This dataset contains the annotated facts used to run the experiments presented in our paper "Few-Shot Knowledge Validation Using Rules" (WWW'21). It includes 26 annotated rules (22 postitive, 4 negative) covering 23324 triples (instances) in its entirety. Both the rule and instance data are represented in the JSON format and are contained in the rules.json and instances.json files. A brief description of the most important data fields is given below.
Rules (rules.json)
- _id - is a unique ObjectID for the rule (as automatically provided by MongoDB)
- rule_type - indicates whether the rule is positive or negative (true corresponds to positive, false to negative)
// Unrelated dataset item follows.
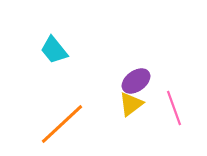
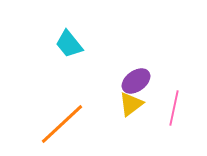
cyan trapezoid: moved 15 px right, 6 px up
pink line: rotated 32 degrees clockwise
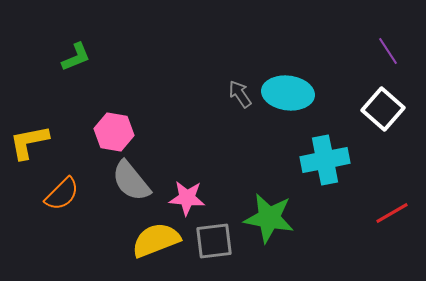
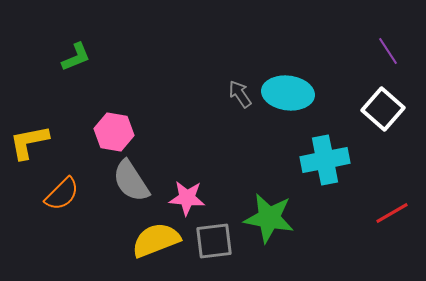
gray semicircle: rotated 6 degrees clockwise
- premise - the premise of the rule
- conclusion - the conclusion of the rule
- query_pattern - the query pattern used to execute the rule
Instances / Triples (instances.json)
- _id - is a unique ObjectID for the instance (as automatically provided by MongoDB)
- rule - is a unique ObjectID that identifies the rule that generated this instance
- subj - the subject of the instance/triple
- pred - the predicate of the instance/triple
- obj - the object of the instance/triple
- correct - a boolean value indicating whether the fact is correct or incorrect (true corresponds to correct, false to incorrect)
- label - an integer value indicating whether the fact is correct or incorrect (1 corresponds to correct, 0 to incorrect)
- score - was intended for future experiments and can be safely ignored.